Introduction Weight change in elderly is known as associated with risk of diseases and mortality.
Objective To examine the association between 2-year weight change and incidence of activities of daily living (ADL) disability in elderly women.
Methods Data comes from a longitudinal survey—SABE Study (Health, Well-being and Ageing), which began in 2000 with a multistage clustered sample of 2143 people aged ≥60 years-old living in Sao Paulo-Brazil. In 2006, during the second wave (n=1115 re-interviewed), used here as baseline, a subsample of 688 persons aged ≥75 years was followed-up, in 2 rounds (2008–2009). Measures included: Weight change (baseline- 2008); Incidence of ADL disability (baseline-2009). Logistic regression with ADL status in 2009 as outcome, including health and socioeconomic covariates. Inferences were weighted to account for sample design.
Results In 2006, from 433 women, 227 had no limitation in ADL. In 2009, ADL were analysed in a sample of 162 women.

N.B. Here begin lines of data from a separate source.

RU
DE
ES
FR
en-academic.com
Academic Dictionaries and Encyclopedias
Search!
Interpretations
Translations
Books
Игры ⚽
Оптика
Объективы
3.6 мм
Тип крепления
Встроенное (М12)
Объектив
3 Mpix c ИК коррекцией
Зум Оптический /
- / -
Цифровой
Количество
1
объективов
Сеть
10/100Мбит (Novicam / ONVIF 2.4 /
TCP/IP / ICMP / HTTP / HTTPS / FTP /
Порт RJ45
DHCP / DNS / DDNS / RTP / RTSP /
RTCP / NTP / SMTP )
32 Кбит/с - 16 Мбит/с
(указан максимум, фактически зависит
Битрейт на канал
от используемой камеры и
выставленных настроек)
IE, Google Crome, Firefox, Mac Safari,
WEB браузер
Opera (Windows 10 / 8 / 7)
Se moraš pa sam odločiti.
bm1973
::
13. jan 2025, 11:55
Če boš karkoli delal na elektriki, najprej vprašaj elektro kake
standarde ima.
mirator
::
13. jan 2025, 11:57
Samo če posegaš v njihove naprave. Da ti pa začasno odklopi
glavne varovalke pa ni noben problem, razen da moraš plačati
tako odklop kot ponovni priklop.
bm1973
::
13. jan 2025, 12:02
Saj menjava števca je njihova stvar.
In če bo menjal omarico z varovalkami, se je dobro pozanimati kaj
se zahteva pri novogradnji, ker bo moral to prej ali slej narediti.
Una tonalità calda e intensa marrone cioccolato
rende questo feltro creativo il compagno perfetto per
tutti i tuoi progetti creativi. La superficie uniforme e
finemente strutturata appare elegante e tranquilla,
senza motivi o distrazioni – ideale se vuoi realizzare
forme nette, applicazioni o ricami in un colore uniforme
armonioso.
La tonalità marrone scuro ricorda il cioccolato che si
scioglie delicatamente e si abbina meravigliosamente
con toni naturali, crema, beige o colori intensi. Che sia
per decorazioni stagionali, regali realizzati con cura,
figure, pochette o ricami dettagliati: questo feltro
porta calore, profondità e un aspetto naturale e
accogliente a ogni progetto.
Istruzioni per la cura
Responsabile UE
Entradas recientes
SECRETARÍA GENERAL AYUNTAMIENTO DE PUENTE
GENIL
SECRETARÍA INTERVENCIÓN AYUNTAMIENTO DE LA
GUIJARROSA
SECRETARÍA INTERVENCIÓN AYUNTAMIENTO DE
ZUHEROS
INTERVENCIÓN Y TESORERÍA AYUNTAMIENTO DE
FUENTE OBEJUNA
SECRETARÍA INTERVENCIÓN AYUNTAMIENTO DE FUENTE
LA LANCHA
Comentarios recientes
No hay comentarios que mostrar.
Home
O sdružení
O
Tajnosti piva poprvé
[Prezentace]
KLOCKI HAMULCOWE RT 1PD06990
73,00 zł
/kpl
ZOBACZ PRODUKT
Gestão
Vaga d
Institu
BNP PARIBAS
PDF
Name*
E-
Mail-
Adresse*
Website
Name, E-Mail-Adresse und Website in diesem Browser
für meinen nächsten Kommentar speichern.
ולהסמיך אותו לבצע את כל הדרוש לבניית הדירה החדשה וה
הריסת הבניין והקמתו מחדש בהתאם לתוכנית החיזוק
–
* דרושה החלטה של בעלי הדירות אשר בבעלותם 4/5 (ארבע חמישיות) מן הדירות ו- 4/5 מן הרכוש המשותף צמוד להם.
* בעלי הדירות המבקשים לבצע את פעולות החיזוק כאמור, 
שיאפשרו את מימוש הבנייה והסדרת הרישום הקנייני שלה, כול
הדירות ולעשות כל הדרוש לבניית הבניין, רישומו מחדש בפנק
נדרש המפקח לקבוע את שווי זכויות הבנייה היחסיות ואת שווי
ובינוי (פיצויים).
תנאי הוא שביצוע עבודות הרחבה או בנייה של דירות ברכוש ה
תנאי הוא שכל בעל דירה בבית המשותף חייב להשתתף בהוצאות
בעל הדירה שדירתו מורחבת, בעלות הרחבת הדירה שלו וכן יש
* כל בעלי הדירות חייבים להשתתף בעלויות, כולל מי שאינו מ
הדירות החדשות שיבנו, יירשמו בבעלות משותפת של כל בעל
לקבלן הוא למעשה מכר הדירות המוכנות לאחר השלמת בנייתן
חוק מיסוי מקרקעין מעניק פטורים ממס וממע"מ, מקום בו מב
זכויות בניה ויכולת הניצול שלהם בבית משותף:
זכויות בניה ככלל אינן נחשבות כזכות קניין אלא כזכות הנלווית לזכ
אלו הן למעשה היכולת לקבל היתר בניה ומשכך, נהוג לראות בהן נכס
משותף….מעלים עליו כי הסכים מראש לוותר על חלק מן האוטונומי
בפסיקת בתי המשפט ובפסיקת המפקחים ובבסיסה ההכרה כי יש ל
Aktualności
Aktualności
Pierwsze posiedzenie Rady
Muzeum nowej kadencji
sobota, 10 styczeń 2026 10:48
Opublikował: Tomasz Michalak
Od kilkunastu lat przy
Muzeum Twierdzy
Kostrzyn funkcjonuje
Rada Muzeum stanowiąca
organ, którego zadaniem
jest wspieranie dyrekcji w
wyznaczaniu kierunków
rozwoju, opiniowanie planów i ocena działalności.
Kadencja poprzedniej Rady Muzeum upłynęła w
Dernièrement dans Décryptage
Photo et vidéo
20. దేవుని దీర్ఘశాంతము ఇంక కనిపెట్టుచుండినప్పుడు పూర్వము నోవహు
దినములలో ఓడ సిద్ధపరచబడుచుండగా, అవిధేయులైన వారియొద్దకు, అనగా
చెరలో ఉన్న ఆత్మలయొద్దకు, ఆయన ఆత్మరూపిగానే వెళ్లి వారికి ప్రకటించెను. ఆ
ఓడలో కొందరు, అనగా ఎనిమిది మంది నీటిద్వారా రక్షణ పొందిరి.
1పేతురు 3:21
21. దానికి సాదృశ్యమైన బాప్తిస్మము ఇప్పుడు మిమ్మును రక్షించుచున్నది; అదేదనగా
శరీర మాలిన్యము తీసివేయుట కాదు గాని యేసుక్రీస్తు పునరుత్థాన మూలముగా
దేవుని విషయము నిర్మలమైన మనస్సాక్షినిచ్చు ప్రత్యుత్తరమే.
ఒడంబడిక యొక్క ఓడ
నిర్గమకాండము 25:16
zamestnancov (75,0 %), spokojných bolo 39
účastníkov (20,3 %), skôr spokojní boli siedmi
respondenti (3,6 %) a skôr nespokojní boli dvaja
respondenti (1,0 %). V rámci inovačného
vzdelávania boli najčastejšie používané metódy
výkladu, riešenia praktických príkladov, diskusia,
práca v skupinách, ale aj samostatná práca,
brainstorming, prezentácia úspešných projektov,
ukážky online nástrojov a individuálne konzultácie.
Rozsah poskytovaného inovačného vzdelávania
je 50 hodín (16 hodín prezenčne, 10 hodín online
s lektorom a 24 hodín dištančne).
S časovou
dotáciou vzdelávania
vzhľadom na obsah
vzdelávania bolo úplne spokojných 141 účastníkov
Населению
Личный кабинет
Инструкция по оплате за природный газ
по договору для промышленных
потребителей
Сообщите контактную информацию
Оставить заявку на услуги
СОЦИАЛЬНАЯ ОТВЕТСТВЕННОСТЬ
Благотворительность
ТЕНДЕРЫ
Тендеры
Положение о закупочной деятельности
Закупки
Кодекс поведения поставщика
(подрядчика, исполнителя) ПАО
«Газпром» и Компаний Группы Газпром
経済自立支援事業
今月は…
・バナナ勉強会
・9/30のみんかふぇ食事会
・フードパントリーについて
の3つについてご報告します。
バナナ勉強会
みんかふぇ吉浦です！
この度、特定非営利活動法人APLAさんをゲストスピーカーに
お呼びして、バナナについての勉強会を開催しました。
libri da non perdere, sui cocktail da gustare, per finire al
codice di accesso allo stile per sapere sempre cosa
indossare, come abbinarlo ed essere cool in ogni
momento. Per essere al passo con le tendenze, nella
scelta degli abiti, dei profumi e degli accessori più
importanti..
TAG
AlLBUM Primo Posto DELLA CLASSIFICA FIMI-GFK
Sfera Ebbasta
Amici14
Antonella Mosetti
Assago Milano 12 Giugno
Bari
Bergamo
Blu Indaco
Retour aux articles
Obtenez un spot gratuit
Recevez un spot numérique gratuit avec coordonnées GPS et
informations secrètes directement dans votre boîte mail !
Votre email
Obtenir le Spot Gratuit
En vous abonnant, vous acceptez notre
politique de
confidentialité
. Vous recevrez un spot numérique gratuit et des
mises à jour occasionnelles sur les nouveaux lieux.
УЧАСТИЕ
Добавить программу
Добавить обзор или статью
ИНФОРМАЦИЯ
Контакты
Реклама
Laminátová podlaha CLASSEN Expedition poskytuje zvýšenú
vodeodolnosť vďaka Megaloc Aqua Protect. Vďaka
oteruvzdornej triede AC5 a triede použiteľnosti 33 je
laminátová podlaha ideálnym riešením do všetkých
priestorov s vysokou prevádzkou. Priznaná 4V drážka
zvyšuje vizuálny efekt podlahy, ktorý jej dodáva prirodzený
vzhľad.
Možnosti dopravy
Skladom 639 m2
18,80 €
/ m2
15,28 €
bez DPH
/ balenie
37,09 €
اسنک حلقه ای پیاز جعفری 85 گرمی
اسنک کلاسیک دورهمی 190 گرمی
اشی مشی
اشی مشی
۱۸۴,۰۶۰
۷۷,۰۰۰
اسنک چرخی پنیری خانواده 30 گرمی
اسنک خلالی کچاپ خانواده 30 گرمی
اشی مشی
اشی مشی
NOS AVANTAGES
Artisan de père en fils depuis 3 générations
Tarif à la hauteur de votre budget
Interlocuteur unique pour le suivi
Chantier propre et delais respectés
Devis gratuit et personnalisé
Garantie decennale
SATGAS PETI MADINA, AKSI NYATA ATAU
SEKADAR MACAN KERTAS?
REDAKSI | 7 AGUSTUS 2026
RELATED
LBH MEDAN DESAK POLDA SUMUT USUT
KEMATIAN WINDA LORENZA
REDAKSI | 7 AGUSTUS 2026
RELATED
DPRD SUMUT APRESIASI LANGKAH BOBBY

The disability incidence was 171.4/1000 person-years in women who lost more than 5% of weight, 138.4/1000 person-years in women who gained more than 5%, and 87.4/1000 person-years for women who maintained weight during follow-up. Weight loss was associated to the risk of disability (OR=3.38; p=0.012), as well as weight gain (OR=2.71; p=0.009). After adjusting for MMSE score, age, education and frailty, weight gain remained as independent factor associated to disability (OR=2.31; p=0.041), but weight loss lost significance (OR=1.91; p=0.288).
Conclusions Weight gain is associated with the risk of developing ADL limitation in older women.